_Exercise description_: Every line below must be given again exactly.

_Data extracted from a collection_:

§

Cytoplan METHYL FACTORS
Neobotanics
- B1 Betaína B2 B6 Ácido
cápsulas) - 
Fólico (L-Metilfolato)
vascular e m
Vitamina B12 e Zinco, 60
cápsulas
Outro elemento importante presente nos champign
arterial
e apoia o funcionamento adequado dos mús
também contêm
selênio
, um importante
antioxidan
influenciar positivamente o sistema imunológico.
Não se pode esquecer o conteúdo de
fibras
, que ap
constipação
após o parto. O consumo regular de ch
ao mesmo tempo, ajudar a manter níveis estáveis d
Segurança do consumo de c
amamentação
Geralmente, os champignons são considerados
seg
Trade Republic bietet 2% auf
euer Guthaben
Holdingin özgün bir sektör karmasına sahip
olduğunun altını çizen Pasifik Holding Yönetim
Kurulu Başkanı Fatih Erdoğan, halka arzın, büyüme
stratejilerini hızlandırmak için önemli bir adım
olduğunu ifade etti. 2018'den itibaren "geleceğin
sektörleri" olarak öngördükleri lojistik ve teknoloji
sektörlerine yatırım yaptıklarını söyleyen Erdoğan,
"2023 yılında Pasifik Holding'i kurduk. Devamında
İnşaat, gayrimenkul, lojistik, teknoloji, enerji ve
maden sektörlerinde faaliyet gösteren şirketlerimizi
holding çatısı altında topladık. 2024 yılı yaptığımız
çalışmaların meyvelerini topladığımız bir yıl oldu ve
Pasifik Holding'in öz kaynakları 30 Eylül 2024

§

_Response_:
Cytoplan METHYL FACTORS
Neobotanics
- B1 Betaína B2 B6 Ácido
cápsulas) - 
Fólico (L-Metilfolato)
vascular e m
Vitamina B12 e Zinco, 60
cápsulas
Outro elemento importante presente nos champign
arterial
e apoia o funcionamento adequado dos mús
também contêm
selênio
, um importante
antioxidan
influenciar positivamente o sistema imunológico.
Não se pode esquecer o conteúdo de
fibras
, que ap
constipação
após o parto. O consumo regular de ch
ao mesmo tempo, ajudar a manter níveis estáveis d
Segurança do consumo de c
amamentação
Geralmente, os champignons são considerados
seg
Trade Republic bietet 2% auf
euer Guthaben
Holdingin özgün bir sektör karmasına sahip
olduğunun altını çizen Pasifik Holding Yönetim
Kurulu Başkanı Fatih Erdoğan, halka arzın, büyüme
stratejilerini hızlandırmak için önemli bir adım
olduğunu ifade etti. 2018'den itibaren "geleceğin
sektörleri" olarak öngördükleri lojistik ve teknoloji
sektörlerine yatırım yaptıklarını söyleyen Erdoğan,
"2023 yılında Pasifik Holding'i kurduk. Devamında
İnşaat, gayrimenkul, lojistik, teknoloji, enerji ve
maden sektörlerinde faaliyet gösteren şirketlerimizi
holding çatısı altında topladık. 2024 yılı yaptığımız
çalışmaların meyvelerini topladığımız bir yıl oldu ve
Pasifik Holding'in öz kaynakları 30 Eylül 2024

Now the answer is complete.